The former municipality is located in the Brugg district, west of the mountain pass through which the modern Bözbergstrasse runs. Gallenkirch is 5 km from downtown Brugg, the district seat. The municipality is bounded with Unterbözberg in the northeast, Linn to the south and Effingen to the northeast.

==Coat of arms==
The blazon of the municipal coat of arms is Per pale Or a Trunk couped ragully proper and Azure a Latin Cross patte couped Or. The trunk of wood is from Saint Gall, who according to legend carried a wooden staff, while the cross is for the Gallus Chapel, from which the village derives its name.

==Demographics==
Gallenkirch had a population (As of 2011) of 133. As of June 2009, 6.5% of the population are foreign nationals. Over the last 10 years (1997–2007) the population has changed at a rate of 31.1%. Most of the population (As of 2000) speaks German (95.9%), with Portuguese being second most common ( 1.7%) and Polish being third ( 1.7%).

The age distribution, As of 2008, in Gallenkirch is; 10 children or 7.0% of the population are between 0 and 9 years old and 20 teenagers or 14.1% are between 10 and 19. Of the adult population, 21 people or 14.8% of the population are between 20 and 29 years old. 25 people or 17.6% are between 30 and 39, 21 people or 14.8% are between 40 and 49, and 20 people or 14.1% are between 50 and 59. The senior population distribution is 17 people or 12.0% of the population are between 60 and 69 years old, 6 people or 4.2% are between 70 and 79, there are 2 people or 1.4% who are between 80 and 89.

As of 2000 the average number of residents per living room was 0.53 which is about equal to the cantonal average of 0.57 per room. In this case, a room is defined as space of a housing unit of at least 4 m2 as normal bedrooms, dining rooms, living rooms, kitchens and habitable cellars and attics.

About 64% of the total households were owner occupied, or in other words did not pay rent (though they may have a mortgage or a rent-to-own agreement). As of 2000, there were 5 homes with 1 or 2 persons in the household, 21 homes with 3 or 4 persons in the household, and 24 homes with 5 or more persons in the household. The average number of people per household was 2.42 individuals. In 2008 there were 21 single family homes (or 35.6% of the total) out of a total of 59 homes and apartments. There were a total of 0 empty apartments for a 0.0% vacancy rate. As of 2007, the construction rate of new housing units was 14.8 new units per 1000 residents.

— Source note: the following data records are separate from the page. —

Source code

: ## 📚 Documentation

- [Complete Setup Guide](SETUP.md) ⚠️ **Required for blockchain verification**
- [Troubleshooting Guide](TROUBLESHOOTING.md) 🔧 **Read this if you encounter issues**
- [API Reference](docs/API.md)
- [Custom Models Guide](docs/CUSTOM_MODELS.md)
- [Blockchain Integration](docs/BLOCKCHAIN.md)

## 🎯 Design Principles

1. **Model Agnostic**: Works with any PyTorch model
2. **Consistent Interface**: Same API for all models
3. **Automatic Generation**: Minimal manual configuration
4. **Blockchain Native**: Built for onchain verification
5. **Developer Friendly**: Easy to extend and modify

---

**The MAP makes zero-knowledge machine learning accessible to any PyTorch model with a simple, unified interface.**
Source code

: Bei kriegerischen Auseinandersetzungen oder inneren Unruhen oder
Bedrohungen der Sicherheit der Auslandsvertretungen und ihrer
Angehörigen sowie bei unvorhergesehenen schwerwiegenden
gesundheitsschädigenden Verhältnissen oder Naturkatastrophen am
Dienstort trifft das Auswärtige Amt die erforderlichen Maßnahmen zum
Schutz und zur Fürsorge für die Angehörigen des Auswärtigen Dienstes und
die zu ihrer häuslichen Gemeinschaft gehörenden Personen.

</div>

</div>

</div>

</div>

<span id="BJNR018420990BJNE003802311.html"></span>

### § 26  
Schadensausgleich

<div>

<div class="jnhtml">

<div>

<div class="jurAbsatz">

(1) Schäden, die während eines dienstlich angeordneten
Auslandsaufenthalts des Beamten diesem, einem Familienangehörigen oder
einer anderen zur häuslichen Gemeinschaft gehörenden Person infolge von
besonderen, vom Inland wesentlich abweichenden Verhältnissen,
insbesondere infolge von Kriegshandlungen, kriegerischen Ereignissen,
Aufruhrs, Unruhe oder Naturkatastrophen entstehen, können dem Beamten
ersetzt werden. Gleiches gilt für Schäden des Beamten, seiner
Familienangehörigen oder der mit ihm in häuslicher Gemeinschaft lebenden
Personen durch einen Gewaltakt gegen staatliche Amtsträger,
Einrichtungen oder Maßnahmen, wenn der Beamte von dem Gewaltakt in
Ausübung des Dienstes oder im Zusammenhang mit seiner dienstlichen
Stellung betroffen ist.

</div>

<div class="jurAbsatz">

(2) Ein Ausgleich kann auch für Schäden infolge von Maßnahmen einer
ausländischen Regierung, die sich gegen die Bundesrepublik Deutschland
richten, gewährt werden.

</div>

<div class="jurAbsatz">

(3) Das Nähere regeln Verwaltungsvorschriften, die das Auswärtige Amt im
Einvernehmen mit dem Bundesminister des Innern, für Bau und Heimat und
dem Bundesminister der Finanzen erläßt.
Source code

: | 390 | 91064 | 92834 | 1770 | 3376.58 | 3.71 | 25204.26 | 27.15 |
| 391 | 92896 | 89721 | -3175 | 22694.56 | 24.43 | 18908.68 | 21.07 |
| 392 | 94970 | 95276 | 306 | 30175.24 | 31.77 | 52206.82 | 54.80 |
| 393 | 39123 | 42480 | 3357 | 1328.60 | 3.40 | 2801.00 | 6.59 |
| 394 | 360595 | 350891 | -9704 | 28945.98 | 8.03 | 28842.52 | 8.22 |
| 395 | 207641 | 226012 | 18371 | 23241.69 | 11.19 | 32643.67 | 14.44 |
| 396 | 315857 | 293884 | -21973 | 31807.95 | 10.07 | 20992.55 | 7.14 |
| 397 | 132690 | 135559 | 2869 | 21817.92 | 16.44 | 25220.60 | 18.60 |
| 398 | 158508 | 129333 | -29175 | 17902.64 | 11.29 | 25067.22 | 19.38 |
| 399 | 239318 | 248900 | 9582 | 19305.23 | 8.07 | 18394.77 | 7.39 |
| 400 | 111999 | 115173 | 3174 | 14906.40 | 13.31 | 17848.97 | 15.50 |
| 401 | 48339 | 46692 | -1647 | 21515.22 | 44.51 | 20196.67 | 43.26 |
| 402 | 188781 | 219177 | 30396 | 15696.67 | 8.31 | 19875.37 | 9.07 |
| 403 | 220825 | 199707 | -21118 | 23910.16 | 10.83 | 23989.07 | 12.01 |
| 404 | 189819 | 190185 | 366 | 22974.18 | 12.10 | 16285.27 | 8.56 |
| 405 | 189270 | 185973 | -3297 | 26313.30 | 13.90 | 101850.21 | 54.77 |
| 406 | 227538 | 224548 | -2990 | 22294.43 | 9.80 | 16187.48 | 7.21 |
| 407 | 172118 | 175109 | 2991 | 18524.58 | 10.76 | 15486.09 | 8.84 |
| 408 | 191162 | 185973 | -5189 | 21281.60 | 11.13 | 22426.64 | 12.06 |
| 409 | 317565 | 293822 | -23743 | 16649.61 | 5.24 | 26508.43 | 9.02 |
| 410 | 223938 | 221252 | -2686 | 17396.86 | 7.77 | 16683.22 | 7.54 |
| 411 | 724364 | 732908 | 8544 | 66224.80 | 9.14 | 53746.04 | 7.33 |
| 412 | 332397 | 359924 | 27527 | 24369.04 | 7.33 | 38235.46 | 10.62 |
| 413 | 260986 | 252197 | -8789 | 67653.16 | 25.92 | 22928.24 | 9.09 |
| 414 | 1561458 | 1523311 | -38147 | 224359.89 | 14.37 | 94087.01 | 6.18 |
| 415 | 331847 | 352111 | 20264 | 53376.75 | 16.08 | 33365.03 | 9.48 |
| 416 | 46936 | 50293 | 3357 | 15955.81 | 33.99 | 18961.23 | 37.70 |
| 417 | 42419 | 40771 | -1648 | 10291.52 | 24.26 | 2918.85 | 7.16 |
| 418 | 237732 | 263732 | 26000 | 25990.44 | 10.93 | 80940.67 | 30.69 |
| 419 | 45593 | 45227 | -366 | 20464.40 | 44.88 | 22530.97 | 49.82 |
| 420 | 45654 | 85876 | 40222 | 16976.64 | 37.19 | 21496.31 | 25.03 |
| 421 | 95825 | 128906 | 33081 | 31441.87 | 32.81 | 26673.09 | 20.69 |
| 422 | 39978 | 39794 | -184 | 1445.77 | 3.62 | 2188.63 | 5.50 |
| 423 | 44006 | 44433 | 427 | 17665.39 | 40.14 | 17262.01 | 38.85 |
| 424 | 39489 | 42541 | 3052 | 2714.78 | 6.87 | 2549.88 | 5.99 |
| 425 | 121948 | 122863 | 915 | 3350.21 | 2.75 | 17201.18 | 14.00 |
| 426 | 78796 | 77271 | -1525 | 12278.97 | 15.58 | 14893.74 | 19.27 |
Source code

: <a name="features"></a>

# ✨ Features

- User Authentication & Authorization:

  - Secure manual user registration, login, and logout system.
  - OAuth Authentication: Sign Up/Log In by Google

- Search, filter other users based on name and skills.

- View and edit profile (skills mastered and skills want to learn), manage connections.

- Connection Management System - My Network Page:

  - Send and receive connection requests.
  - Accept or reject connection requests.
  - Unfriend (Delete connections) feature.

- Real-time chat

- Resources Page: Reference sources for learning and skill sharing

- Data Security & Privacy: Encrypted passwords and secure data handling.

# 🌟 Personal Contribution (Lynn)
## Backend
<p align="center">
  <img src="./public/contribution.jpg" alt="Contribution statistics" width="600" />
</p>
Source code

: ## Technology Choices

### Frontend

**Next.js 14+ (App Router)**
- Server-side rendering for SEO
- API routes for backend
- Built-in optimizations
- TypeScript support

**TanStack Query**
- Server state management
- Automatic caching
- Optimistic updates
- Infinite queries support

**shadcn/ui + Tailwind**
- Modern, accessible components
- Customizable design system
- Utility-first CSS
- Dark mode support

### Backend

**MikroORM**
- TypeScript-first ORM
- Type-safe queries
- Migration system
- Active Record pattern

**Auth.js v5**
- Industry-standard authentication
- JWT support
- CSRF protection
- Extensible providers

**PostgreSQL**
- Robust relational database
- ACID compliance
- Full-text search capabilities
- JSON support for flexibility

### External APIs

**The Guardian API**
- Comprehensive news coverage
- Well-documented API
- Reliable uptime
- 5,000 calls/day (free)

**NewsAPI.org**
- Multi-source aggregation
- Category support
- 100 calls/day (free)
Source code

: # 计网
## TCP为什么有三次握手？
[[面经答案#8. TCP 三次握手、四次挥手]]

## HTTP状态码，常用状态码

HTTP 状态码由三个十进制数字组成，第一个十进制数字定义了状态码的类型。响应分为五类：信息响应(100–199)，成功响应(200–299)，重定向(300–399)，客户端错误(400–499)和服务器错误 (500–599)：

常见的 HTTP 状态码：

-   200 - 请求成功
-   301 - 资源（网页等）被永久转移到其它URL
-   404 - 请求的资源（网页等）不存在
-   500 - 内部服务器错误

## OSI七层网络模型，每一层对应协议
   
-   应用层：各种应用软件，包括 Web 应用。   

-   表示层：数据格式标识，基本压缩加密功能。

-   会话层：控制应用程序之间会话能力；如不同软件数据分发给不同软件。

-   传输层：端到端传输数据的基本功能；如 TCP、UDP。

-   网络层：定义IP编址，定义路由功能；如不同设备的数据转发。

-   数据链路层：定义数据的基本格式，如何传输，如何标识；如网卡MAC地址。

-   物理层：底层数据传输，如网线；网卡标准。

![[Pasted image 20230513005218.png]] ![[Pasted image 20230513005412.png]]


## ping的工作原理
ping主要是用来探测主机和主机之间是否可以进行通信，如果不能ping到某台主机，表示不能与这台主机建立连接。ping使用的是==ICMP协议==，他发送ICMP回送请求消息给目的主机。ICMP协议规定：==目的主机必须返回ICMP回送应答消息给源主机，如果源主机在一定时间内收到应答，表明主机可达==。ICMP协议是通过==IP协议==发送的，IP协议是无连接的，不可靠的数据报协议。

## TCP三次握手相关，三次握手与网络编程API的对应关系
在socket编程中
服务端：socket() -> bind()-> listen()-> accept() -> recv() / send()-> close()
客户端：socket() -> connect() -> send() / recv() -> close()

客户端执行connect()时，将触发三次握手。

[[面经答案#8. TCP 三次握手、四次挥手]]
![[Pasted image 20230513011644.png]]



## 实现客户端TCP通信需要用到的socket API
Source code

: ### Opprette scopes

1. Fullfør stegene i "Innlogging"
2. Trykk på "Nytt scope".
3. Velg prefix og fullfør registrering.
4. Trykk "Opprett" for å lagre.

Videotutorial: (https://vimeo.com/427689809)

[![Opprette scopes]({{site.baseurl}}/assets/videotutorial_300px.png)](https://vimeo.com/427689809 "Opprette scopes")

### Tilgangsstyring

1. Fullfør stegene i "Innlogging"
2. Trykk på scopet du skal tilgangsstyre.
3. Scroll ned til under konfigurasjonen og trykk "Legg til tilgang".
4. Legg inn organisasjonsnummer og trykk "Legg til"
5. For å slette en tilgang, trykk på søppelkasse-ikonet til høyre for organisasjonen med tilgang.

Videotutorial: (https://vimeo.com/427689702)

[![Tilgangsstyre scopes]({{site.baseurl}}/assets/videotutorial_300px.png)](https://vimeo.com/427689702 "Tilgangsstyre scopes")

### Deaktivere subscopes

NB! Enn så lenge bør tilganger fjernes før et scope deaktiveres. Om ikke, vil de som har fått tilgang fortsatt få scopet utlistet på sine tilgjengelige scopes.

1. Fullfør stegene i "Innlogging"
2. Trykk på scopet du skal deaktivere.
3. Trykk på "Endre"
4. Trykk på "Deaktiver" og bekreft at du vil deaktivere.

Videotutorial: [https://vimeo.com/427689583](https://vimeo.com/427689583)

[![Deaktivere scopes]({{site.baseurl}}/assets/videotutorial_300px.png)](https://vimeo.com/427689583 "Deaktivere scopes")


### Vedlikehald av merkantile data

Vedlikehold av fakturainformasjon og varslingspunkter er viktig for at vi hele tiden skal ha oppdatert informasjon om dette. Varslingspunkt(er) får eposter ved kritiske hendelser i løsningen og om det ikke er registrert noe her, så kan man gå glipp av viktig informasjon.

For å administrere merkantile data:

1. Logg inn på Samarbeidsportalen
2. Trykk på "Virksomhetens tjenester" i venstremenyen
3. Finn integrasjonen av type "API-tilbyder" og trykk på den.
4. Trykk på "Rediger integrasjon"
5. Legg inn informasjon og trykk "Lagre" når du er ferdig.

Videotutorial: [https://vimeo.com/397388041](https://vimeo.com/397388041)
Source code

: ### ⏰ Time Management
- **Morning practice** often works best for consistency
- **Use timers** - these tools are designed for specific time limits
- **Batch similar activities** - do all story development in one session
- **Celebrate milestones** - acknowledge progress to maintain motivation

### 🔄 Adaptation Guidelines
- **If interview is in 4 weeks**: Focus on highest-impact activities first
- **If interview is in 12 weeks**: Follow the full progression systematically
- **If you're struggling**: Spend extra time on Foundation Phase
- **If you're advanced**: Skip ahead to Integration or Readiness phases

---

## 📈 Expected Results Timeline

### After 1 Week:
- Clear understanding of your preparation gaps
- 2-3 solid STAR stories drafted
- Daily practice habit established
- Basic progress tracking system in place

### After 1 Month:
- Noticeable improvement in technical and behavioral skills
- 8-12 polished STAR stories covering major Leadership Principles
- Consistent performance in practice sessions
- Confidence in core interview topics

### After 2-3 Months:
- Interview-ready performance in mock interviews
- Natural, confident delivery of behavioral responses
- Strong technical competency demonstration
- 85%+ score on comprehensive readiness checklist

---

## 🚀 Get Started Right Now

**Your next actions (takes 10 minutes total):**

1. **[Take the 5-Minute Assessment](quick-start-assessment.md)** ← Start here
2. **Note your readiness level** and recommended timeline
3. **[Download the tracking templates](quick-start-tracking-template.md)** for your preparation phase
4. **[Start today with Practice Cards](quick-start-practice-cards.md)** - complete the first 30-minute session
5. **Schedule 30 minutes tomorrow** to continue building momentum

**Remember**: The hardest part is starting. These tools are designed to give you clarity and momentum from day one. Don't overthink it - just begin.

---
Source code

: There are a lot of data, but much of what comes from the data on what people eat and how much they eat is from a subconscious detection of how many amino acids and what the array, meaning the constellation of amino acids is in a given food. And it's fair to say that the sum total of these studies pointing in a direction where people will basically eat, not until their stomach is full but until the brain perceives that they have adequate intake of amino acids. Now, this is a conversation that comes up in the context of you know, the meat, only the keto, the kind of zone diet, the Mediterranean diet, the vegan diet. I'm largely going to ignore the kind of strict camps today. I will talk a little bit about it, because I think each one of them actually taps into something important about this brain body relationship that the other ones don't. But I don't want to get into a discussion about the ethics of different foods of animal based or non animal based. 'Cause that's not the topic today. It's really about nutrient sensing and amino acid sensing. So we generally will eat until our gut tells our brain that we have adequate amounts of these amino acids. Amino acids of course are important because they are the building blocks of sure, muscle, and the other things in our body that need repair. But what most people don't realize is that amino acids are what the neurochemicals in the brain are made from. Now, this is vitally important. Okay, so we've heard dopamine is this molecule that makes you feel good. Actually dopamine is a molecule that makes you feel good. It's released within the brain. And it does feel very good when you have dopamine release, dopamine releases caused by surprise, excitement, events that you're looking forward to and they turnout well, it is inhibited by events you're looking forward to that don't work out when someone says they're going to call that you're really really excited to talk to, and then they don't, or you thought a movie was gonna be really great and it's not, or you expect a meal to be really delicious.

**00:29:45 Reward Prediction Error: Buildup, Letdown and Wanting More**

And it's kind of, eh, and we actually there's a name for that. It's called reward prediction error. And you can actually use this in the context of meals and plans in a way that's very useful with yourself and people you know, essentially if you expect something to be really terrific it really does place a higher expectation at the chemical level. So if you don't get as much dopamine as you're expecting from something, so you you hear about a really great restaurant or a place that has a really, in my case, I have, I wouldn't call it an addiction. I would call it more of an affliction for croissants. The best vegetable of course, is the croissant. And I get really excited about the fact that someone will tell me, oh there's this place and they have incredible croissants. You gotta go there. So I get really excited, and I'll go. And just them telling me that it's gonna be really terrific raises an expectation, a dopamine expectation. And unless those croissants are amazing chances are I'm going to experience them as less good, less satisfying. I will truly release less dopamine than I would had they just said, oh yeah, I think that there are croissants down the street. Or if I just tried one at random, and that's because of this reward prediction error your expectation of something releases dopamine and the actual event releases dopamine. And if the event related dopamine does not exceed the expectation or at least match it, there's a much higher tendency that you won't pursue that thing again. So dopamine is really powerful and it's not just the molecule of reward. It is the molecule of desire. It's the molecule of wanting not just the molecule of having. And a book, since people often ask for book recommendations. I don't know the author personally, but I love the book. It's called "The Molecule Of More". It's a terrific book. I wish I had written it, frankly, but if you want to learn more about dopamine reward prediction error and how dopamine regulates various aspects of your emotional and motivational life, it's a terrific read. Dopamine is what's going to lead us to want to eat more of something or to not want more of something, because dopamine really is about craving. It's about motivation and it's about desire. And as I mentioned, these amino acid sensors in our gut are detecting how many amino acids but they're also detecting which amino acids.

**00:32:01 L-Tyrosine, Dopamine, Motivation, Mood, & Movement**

In the 2007 federal election the most popular party was the SVP which received 41.7% of the vote. The next three most popular parties were the SP (18.5%), the Green Party (12.1%) and the Other (10.1%).

The historical population is given in the following table:

==Education==
In Gallenkirch about 81.4% of the population (between age 25–64) have completed either non-mandatory upper secondary education or additional higher education (either university or a Fachhochschule). There are no schools in Gallenkirch, the nearest school is the primary school in Unterbözberg.

==Economy==
As of In 2007 2007, Gallenkirch had an unemployment rate of 0%. As of 2005, there were 11 people employed in the primary economic sector and about 4 businesses involved in this sector. 2 people are employed in the secondary sector and there is 1 business in this sector. 26 people are employed in the tertiary sector, with 4 businesses in this sector.

As of 2000 there was a total of 66 workers who lived in the municipality. Of these, 50 or about 75.8% of the residents worked outside Gallenkirch while 27 people commuted into the municipality for work. There were a total of 43 jobs (of at least 6 hours per week) in the municipality. Of the working population, 10.1% used public transportation to get to work, and 56.5% used a private car.

==Religion==
From the 2000 census, 33 or 27.3% were Roman Catholic, while 67 or 55.4% belonged to the Swiss Reformed Church.